Packaged food companies including McCormick, General Mills (NYSE: ) and Conagra Brands (NYSE: ) also faced slowing demand across geographies as sticky inflation forced budget-conscious shoppers to look for value even on essential items like groceries.

Increased marketing and advertising efforts also weighed on the company’s profit expectations, with expenses rising 2.3% in the fourth quarter. McCormick now forecasts annual adjusted profit growth of 3% to 5%, below expectations of 6.5%, according to data compiled by LSEG.

For fiscal 2025, the company expects sales to be flat or up as much as 2%, compared with analysts’ estimates of a 2.4% increase, according to data compiled by LSEG. Sales rose 0.9% in fiscal 2024 and 4.9% in 2023.

McCormick could also come under pressure from potential import tariffs that US President Donald Trump plans to impose, as the company relies heavily on ingredients from China and Europe.

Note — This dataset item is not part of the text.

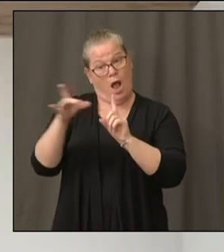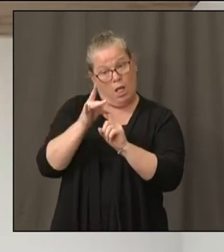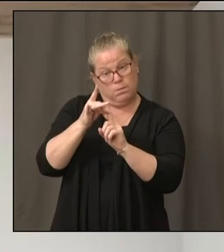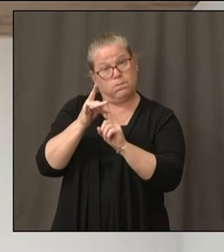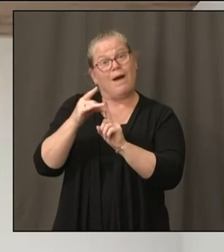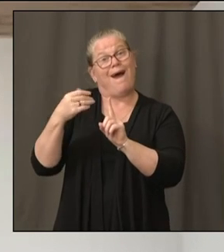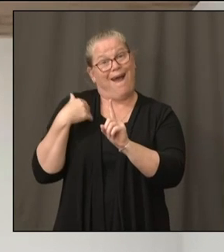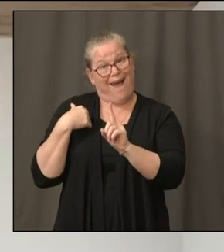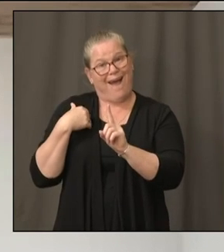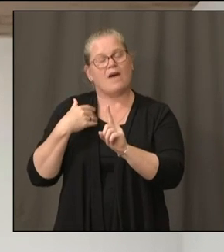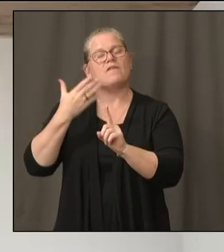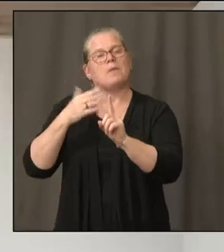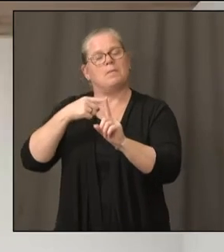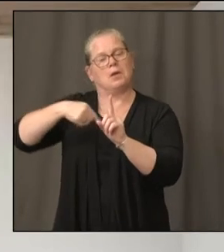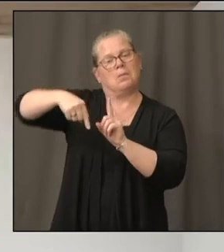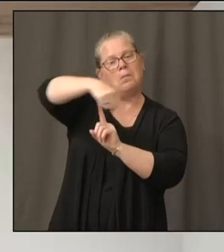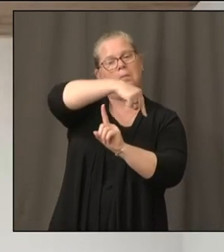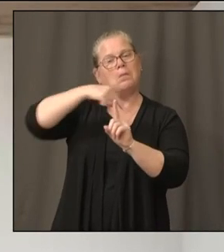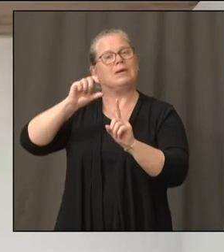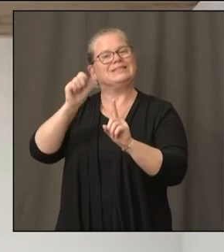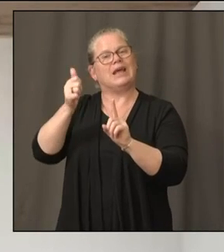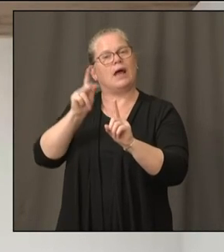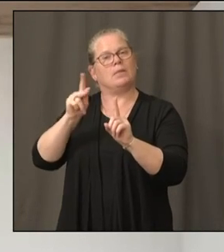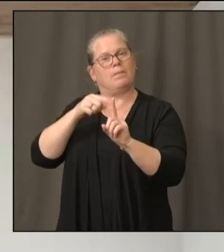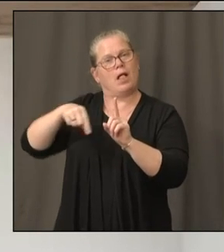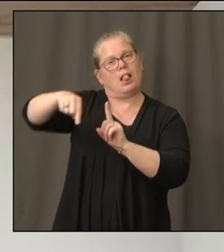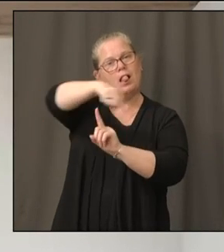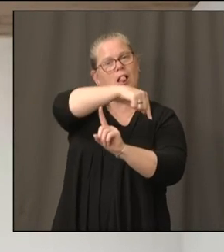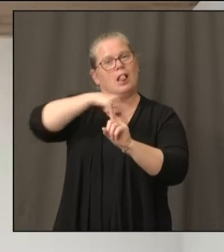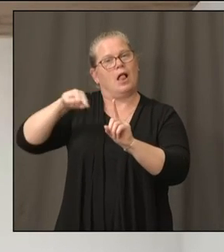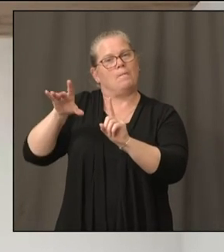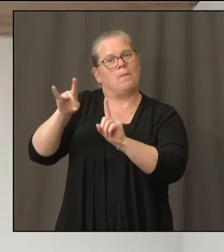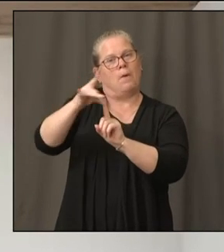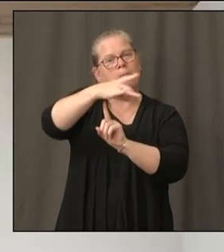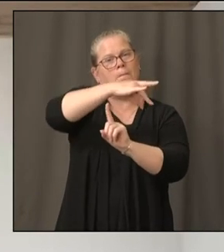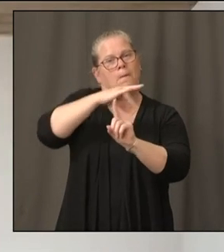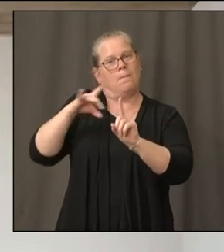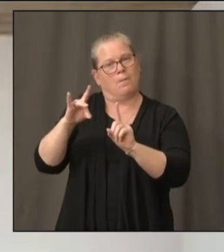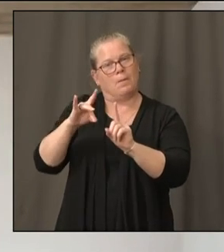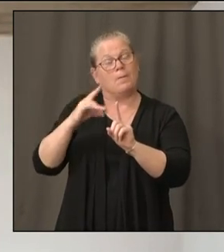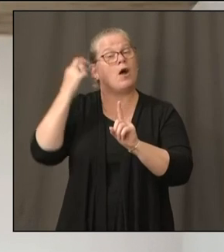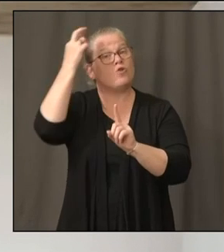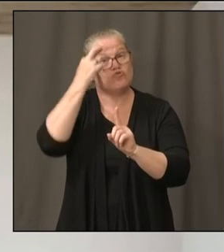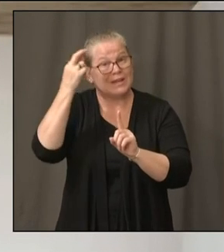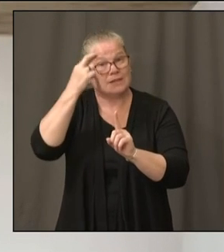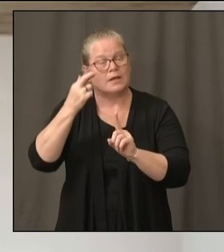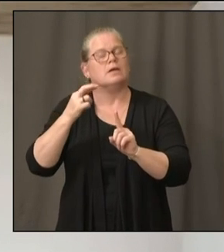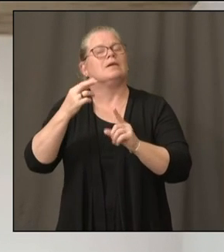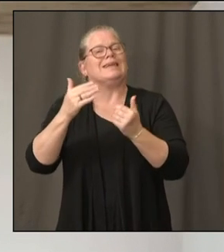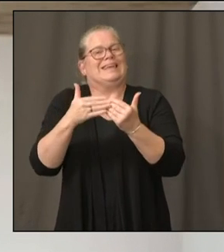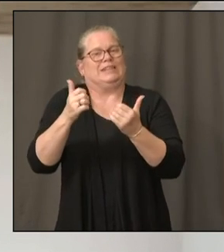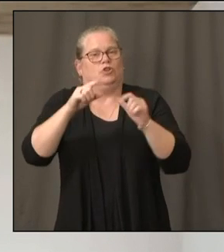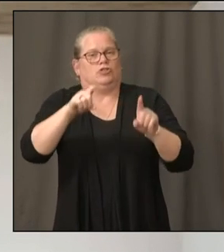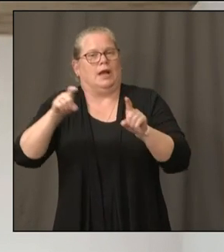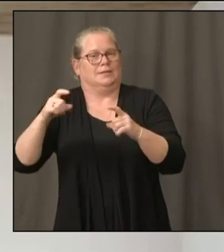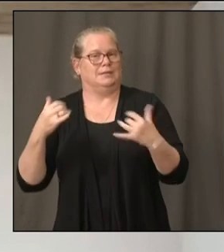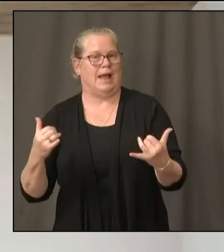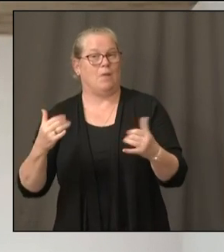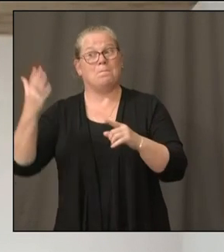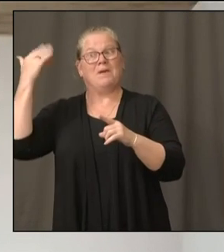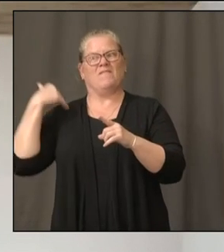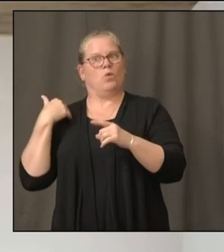case that's confirmed. And the reason for this is because testing is much more widely available now. And if you think about it,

Shares of the Hunt Valley, Maryland-based company, which have risen 11% in the past year, fell 1.4% in premarket trading.

McCormick, however, reported a narrow decline in sales and profit in the fourth quarter ended Nov. 30, despite a 6.9% drop in sales in the Asia-Pacific region, which includes operations in China.

The company had net sales of $1.8 billion for the quarter, compared to analyst estimates of $1.77 billion. Adjusted earnings were 80 cents per share for the quarter, compared with analysts’ estimates of 77 cents.